• _Task item_: Turn the lines below into a Markdown table with a Row column for the row number and a Line column for the line itself. Skip blank lines and leave the pictures out.

--- Stored data ---

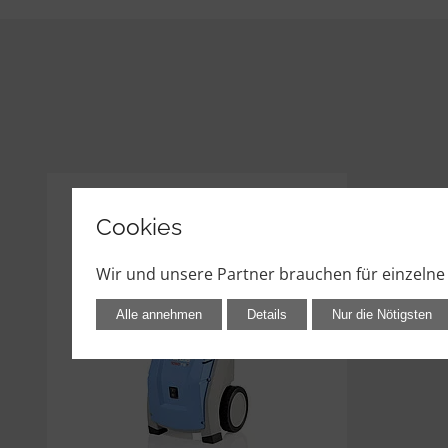
Cookies
Wir und unsere Partner brauchen für einzeln
Alle annehmen
Details
Nur die Nötigsten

---

• _Answer below_:
| Row | Line |
|---|---|
| 1 | Cookies |
| 2 | Wir und unsere Partner brauchen für einzeln |
| 3 | Alle annehmen |
| 4 | Details |
| 5 | Nur die Nötigsten |